Everyone bursts out laughing as Sam looks on the bright side. “It was good though. It was nice for the first gig to go so wrong because after that we just didn’t care anymore. We just went to Night & Day sort of, every other week, and just played a really terrible gig. Until the Swim Deep tour which was meant to be secret, but it’s really difficult to face the fourteen year old girls in the front row and lie to them when they go, what you called?”

Circa Waves were forced to play secret shows as their first gigs due to the huge amount of attention given to them by the music industry, but are they worried that doesn’t equate to an actual fan base? “Yeah, I was surprised because I thought it was only industry who were interested, but I think we sold 150 at King Tuts,” replies Kieran, as Joe continues. “That was the first one where we actually felt like there was a lot of real people and there were people outside as well who seemed to know us. “Stuck in My Teeth” was on the radio two days before that and people were singing along which was the first realisation that the process of music being released and people hearing it and relating to it actually happened as opposed to turning up and there being A&R people there.”

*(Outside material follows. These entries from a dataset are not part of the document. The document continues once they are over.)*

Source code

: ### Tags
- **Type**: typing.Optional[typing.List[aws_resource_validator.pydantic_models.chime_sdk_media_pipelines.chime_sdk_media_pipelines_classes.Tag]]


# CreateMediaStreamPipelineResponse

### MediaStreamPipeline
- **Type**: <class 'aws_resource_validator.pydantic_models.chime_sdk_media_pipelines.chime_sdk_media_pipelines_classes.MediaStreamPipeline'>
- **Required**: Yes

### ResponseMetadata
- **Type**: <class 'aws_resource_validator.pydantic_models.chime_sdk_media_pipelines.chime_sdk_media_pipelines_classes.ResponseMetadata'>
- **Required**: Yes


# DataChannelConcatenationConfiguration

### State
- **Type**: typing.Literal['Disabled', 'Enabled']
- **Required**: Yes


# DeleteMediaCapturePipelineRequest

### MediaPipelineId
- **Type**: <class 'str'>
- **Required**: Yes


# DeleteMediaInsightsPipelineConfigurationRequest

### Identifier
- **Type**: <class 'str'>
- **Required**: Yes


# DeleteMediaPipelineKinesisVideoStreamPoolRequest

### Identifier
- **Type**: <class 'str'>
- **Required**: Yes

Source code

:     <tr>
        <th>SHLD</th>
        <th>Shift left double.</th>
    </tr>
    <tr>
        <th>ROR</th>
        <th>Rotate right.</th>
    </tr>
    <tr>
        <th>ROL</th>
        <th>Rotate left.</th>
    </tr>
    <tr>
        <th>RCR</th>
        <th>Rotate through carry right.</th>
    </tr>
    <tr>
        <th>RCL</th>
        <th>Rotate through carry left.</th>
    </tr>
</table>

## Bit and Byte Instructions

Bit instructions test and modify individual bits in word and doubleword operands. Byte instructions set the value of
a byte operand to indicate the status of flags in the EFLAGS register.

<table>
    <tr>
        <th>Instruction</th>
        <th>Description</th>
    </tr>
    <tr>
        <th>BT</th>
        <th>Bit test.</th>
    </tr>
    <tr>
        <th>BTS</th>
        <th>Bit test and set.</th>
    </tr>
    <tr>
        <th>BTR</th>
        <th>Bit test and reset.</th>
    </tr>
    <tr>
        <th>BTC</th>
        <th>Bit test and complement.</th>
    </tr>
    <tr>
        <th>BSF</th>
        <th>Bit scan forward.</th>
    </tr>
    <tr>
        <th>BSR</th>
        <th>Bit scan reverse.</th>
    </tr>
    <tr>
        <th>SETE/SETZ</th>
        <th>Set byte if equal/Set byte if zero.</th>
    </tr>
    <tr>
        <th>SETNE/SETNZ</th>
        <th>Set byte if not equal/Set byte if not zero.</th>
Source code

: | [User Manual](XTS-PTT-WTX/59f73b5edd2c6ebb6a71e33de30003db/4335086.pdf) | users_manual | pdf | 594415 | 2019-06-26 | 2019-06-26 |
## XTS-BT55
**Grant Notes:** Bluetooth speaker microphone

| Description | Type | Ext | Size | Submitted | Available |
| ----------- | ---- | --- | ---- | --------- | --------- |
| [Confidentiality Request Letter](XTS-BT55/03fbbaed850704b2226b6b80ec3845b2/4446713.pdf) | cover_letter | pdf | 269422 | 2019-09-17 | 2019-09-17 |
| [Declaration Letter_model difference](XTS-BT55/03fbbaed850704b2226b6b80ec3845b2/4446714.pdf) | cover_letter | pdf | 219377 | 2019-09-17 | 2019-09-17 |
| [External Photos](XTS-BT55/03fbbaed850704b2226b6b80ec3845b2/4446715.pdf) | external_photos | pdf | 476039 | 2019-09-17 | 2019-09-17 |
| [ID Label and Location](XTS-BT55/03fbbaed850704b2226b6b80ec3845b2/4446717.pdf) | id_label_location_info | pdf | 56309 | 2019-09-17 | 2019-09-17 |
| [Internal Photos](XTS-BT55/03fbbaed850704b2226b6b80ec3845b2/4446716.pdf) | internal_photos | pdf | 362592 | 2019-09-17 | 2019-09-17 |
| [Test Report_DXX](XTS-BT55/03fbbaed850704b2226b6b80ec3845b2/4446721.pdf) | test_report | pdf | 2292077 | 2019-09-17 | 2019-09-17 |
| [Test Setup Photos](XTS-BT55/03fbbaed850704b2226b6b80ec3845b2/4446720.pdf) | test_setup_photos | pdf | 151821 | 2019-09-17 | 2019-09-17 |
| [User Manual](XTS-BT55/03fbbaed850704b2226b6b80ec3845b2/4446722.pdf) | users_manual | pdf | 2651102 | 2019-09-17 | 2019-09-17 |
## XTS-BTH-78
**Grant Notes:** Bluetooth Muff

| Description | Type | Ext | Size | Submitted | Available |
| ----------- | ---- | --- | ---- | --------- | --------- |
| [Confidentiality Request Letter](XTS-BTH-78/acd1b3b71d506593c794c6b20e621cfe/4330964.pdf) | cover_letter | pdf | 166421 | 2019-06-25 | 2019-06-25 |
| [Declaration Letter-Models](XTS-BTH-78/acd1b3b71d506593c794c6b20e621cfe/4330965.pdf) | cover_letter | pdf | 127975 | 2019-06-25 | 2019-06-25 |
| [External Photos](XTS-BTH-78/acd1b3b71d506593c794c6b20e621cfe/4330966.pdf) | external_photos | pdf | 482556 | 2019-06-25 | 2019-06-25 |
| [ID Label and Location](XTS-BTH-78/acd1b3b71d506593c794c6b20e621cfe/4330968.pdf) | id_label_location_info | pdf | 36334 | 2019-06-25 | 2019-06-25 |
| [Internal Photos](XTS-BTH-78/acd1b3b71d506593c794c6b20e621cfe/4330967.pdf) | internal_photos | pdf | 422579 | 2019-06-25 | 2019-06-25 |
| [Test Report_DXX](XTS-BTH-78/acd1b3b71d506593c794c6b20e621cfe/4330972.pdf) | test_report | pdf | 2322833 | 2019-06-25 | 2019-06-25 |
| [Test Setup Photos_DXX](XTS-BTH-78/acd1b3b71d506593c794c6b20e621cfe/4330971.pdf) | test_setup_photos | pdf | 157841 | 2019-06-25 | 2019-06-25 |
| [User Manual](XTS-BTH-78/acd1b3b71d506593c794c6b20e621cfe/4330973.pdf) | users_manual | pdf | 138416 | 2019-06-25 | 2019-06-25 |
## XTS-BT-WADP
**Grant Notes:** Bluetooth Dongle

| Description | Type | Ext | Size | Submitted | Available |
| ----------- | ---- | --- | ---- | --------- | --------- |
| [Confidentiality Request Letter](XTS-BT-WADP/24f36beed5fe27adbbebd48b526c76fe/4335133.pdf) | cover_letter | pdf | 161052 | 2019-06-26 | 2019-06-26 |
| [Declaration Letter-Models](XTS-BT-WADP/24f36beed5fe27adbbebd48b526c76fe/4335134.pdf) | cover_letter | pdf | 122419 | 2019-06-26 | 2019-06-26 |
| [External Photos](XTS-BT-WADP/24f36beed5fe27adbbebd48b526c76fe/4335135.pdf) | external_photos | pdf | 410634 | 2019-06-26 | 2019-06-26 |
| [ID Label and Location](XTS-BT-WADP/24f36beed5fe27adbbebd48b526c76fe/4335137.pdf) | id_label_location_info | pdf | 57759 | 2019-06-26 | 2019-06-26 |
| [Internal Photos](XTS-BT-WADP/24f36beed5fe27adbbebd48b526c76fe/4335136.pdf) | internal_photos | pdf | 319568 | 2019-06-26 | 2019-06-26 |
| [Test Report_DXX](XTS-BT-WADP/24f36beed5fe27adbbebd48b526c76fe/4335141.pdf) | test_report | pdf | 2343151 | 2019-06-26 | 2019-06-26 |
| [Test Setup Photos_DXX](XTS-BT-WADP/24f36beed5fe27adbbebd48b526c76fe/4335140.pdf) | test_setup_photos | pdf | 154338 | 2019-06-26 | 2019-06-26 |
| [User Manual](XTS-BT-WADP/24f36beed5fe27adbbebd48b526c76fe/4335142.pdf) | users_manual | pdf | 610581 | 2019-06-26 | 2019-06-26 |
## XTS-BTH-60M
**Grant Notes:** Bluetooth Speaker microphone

“It was really weird but that was a realisation to us as well,” Kieran explains, “to play to like literally no real punters and realise that you’re not selling tickets and you haven’t built a fan base yet.” Joe continues, saying that “there were a couple of gigs on that tour where the A&R people didn’t show and then it was really obvious.”

Where most bands get a gradual introduction, a slow build up to big gigs, national media coverage, and A&R execs, Circa Waves were in at the deep end. One of Kieran’s first interviews was with Zane Lowe. No one gives indie bands media training.

“I did an interview with the Telegraph and I said yeah, I’ve been in bands and stuff but nothing ever really happened,” Kieran signs. “And they wrote ‘in loads of dead end bands.’ Well, that’s a bit mean. And then in every interview from then on it’s just got worse and worse, like, ‘Shitty dead end band musician Kieran’. And then my old mates from old bands are like, ‘Oh, just a dead end band, yeah?’ I can see how it works, someone says something and you go, yeah, I’ll just jazz that up a bit, but don’t change the meaning all together.”

“Like that thing in NME,” Sam chips in, “‘I only write singles.’”

“I write so much mediocre material,” Kieran admits, “I write loads and loads. For every single there’s ten absolutely shit songs.” Everyone breaks out laughing.

Two years on, Circa Waves are set to record their debut album this May following a dream slot opening the NME Tour. If there’s one thing I’m sure from having spent over eighteen months falling in love with their instant, smart, sugar-sweet indie – mediocre isn’t gonna get a look in. God bless Facebook.

“Stuck In My Teeth” is out now on Virgin Records.